4.	The columns *song*, *artist*, and *class* were then saved to a CSV file for the last data processing step where it is used to classify the *Million Song Dataset* before it can be used to train our models.
5. As part of an effort to enhance the models, a new spotify dataset was processed and the billboard dataset was updated to include all available entries prior to 2023.
Pyspark was determined to be the best tool for processing the *Billboard “The Hot 100” Songs* dataset. The script can be found here in /src/preprocessing/billboard_preprocessor.py


### Preprocessing: The *Million Songs* dataset
1. Downloading the Million songs dataset following this page's instructions: http://millionsongdataset.com/pages/getting-dataset/
The direct link provided is the subset of 10,000 songs from the dataset for testing purposes.
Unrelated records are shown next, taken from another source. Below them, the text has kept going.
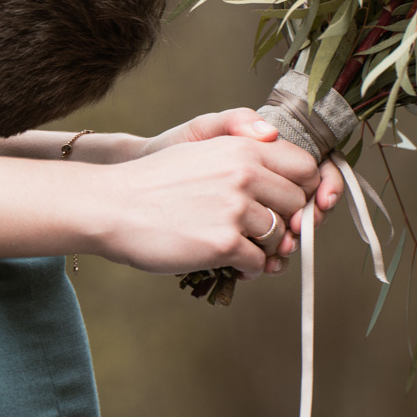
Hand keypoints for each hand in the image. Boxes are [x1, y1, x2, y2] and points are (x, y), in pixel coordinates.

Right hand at [137, 107, 344, 271]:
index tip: (286, 206)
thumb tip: (290, 180)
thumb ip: (246, 155)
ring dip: (263, 248)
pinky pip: (258, 263)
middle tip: (257, 232)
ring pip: (279, 238)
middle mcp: (245, 173)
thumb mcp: (201, 150)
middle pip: (298, 206)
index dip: (302, 191)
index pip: (305, 168)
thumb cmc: (155, 184)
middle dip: (283, 224)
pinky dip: (247, 269)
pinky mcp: (224, 242)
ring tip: (236, 247)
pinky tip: (225, 262)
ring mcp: (235, 209)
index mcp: (242, 148)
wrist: (112, 206)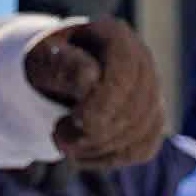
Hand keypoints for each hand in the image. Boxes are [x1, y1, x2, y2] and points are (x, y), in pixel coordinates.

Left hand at [24, 16, 164, 168]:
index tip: (73, 122)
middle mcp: (142, 60)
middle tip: (57, 136)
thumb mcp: (44, 59)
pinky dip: (110, 158)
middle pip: (135, 108)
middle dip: (95, 133)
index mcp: (116, 36)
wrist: (57, 74)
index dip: (103, 103)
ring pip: (140, 132)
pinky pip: (143, 149)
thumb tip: (91, 79)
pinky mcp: (152, 120)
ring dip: (98, 148)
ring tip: (64, 143)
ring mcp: (152, 91)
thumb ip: (63, 66)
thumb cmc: (48, 64)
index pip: (125, 73)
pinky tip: (83, 154)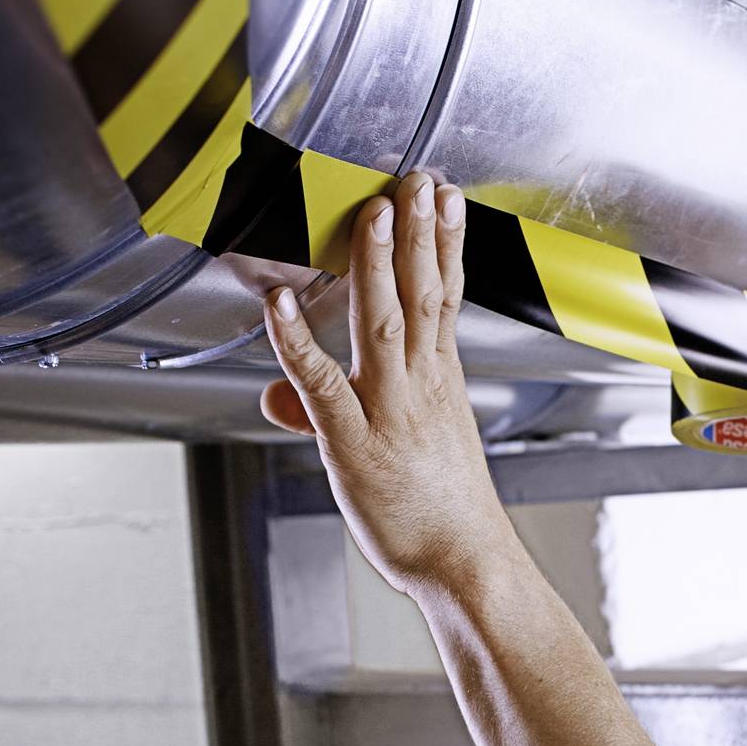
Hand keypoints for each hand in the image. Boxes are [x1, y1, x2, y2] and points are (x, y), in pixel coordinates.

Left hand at [259, 170, 517, 595]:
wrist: (466, 564)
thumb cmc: (437, 514)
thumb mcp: (400, 451)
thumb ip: (334, 408)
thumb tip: (282, 393)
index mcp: (438, 382)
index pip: (444, 297)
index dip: (444, 243)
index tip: (446, 200)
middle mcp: (418, 386)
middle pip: (421, 294)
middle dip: (419, 233)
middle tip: (420, 181)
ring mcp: (388, 410)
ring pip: (382, 322)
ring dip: (376, 263)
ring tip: (375, 212)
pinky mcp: (353, 443)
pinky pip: (322, 384)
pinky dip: (297, 343)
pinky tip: (280, 306)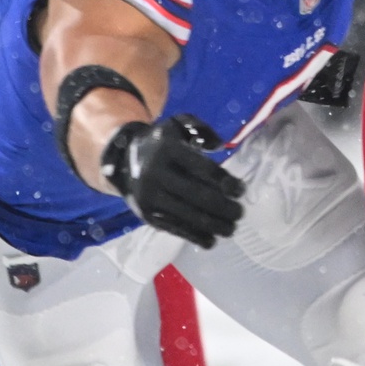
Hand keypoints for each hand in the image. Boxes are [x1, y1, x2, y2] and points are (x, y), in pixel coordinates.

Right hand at [102, 115, 246, 246]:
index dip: (225, 181)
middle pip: (198, 196)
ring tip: (231, 228)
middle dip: (224, 207)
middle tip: (240, 212)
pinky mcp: (147, 215)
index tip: (241, 190)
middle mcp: (157, 174)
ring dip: (214, 225)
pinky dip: (195, 237)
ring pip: (188, 216)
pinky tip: (211, 241)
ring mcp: (150, 197)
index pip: (202, 168)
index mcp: (168, 150)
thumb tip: (220, 146)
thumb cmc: (161, 143)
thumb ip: (201, 129)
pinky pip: (174, 228)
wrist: (123, 161)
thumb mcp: (178, 124)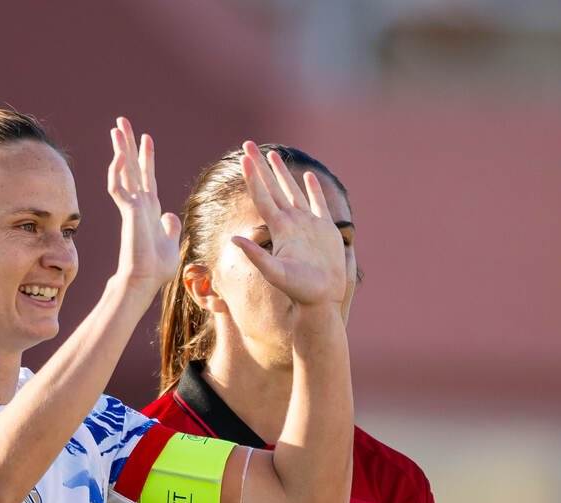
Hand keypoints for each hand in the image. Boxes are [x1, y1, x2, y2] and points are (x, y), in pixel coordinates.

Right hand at [106, 117, 181, 292]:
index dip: (145, 158)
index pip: (146, 177)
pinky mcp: (129, 213)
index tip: (146, 138)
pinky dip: (118, 171)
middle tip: (122, 122)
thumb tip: (170, 216)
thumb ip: (170, 227)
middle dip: (127, 144)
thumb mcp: (171, 243)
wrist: (146, 280)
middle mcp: (139, 204)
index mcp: (149, 209)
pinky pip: (119, 187)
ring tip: (117, 128)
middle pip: (132, 167)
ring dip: (120, 149)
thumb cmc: (157, 268)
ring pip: (123, 172)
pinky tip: (120, 155)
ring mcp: (132, 207)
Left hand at [231, 141, 348, 308]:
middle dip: (260, 166)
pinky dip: (313, 190)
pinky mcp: (326, 230)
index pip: (262, 196)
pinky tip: (308, 177)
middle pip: (272, 187)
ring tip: (273, 154)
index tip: (242, 158)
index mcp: (280, 229)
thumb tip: (234, 240)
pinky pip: (318, 204)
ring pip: (292, 191)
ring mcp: (308, 225)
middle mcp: (292, 223)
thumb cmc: (300, 291)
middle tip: (247, 144)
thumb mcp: (275, 274)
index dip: (252, 177)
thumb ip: (256, 256)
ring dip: (282, 172)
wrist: (322, 300)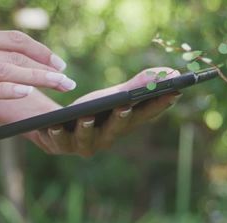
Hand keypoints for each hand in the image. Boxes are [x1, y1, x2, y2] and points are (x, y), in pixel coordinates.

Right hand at [0, 30, 75, 122]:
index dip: (40, 50)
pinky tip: (26, 94)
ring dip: (39, 79)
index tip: (57, 64)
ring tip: (59, 86)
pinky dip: (10, 90)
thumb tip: (2, 74)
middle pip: (19, 55)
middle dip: (47, 68)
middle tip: (67, 81)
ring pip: (10, 70)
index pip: (14, 40)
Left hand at [31, 67, 181, 156]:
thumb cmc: (92, 109)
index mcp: (125, 126)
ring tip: (85, 116)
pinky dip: (56, 134)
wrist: (55, 126)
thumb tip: (171, 73)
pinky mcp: (60, 146)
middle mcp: (108, 139)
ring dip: (86, 129)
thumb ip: (139, 86)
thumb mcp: (114, 96)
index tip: (173, 91)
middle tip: (124, 105)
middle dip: (121, 118)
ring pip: (86, 139)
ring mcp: (84, 145)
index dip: (159, 104)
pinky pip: (58, 142)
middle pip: (116, 129)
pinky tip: (53, 126)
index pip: (146, 115)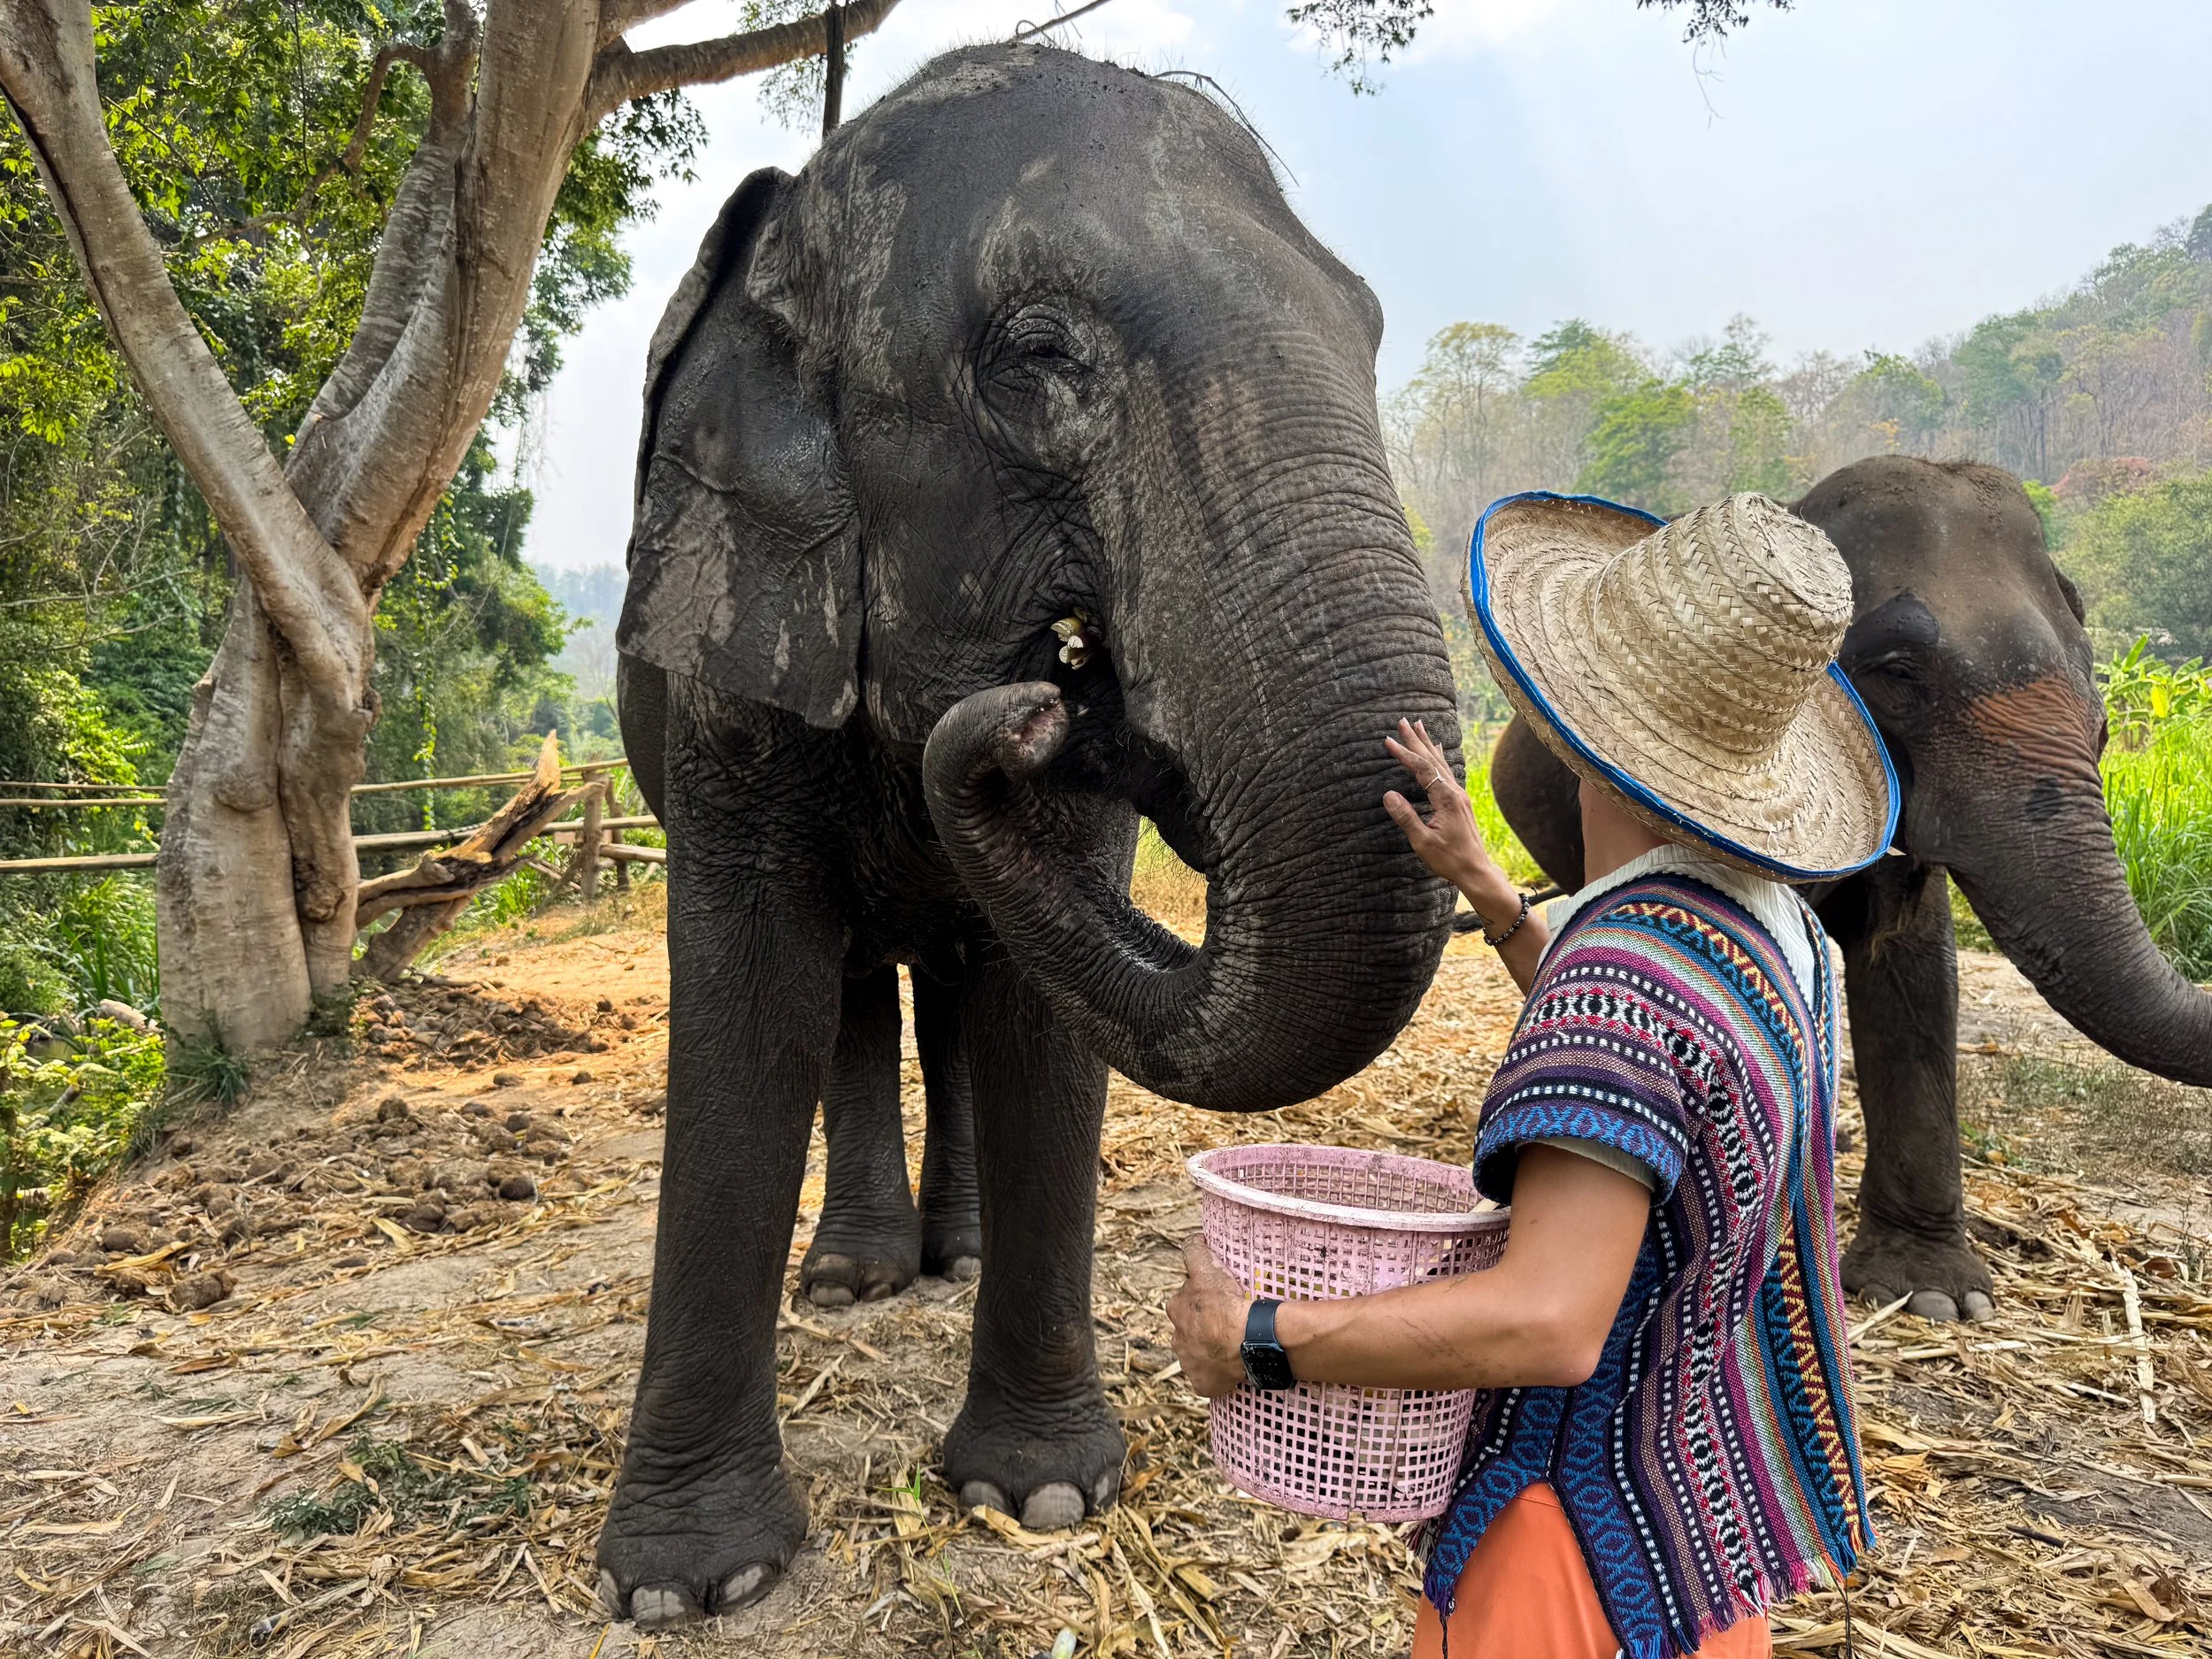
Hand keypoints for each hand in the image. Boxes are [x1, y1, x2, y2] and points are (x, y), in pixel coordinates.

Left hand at [1166, 1236, 1249, 1400]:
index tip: (1218, 1301)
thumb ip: (1195, 1251)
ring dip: (1209, 1350)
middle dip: (1202, 1327)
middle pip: (1189, 1329)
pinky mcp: (1202, 1383)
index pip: (1184, 1302)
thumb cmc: (1226, 1303)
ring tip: (1231, 1347)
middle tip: (1226, 1324)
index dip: (1201, 1299)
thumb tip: (1193, 1239)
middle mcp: (1177, 1338)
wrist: (1245, 1341)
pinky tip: (1231, 1368)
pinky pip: (1208, 1378)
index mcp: (1176, 1310)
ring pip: (1197, 1354)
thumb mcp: (1207, 1268)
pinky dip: (1217, 1374)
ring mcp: (1189, 1363)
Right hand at [1382, 719, 1512, 914]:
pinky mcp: (1460, 802)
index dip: (1404, 754)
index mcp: (1446, 799)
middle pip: (1432, 759)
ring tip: (1419, 726)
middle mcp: (1455, 792)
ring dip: (1427, 744)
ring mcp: (1459, 796)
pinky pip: (1447, 772)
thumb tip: (1388, 794)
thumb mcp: (1423, 841)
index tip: (1388, 741)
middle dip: (1416, 740)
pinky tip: (1438, 750)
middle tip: (1403, 721)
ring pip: (1441, 763)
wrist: (1476, 870)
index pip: (1422, 769)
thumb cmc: (1449, 859)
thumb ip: (1406, 817)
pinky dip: (1438, 757)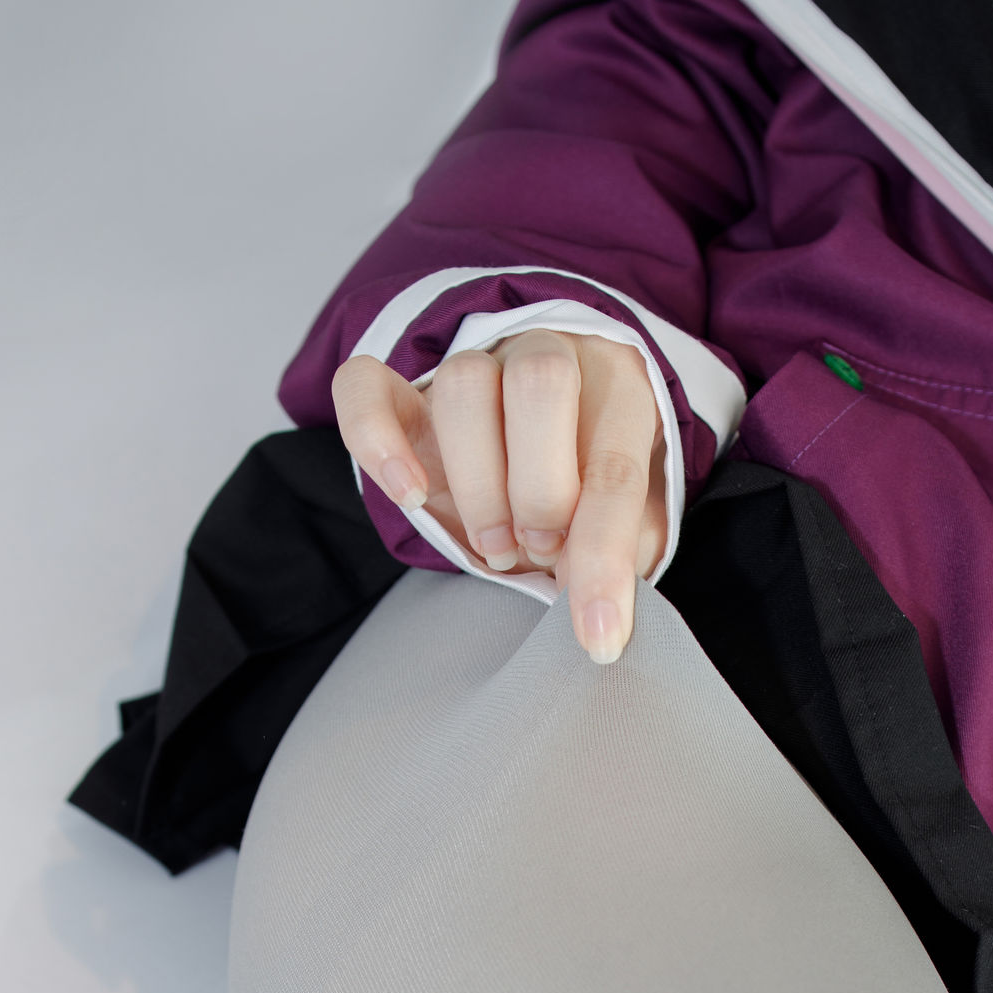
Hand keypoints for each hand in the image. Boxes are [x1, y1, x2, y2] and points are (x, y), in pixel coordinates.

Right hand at [332, 330, 668, 661]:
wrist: (536, 449)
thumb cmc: (587, 492)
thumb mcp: (627, 522)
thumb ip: (624, 550)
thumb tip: (605, 602)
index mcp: (617, 390)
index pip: (614, 470)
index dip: (603, 560)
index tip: (596, 634)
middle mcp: (546, 358)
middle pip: (540, 384)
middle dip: (540, 493)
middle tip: (540, 549)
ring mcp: (473, 367)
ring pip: (464, 385)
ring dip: (479, 486)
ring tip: (497, 545)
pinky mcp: (406, 391)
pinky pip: (364, 385)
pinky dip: (376, 440)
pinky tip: (409, 494)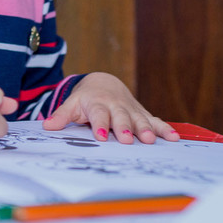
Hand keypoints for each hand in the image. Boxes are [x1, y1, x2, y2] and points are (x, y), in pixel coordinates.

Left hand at [41, 72, 179, 143]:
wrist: (103, 83)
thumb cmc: (86, 99)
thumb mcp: (72, 104)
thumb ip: (61, 116)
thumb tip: (47, 127)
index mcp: (97, 104)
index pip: (98, 115)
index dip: (100, 125)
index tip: (102, 136)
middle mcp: (116, 107)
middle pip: (121, 117)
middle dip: (124, 128)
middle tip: (127, 140)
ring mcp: (131, 110)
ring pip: (139, 119)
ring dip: (146, 129)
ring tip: (151, 139)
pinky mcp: (142, 113)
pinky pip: (155, 121)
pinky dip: (165, 128)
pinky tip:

There is a link for a relational database for the entire dataset. There is a download function that takes in a url in order to download the subset dataset. 
2. Extract the dataset using the extract_file function that accepts the filepath of the downloaded file. 
3. Obtain all the paths of the h5 files from the extracted dataset using the glob module and store them as a list. 
4. For each h5 file, there are 3 groups that are of concern for song processing. They are the analysis, metadata, and musicbrainz groups. Each of them contain their own "songs" dataset with their own separate features for each song. Using the read_hdf of dask and each key being the name of the group followed by the name of the dataset(songs), read all the features of one group for every song into a single dataframe. 
5. Merge all the songs using the concat method of dask where you specify axis = 1 for a column wise concatenation.
6. Process the dataset in using the process function. Select which features of the dataset will be included and drop any songs with null values for any of its features.
7. Write the final dataframe to a csv file. 

The million song dataset was not used in the final dataset for our models. We realized that the dataset had missing data for important features such as danceability as well as issues determining singles. This is due to the Million songs dataset having different titles compared to the billboard song dataset for random songs. Another issue was the over representation of unranked songs from the million songs dataset that was affecting our model. We used Spotify's API to obtain the features necessary for the songs in the billboard dataset such as danceability. The billboard dataset had a large enough samples of songs where the performance would be fine on its own without the additional songs from the million songs dataset skewing the class distribution towards the unranked category.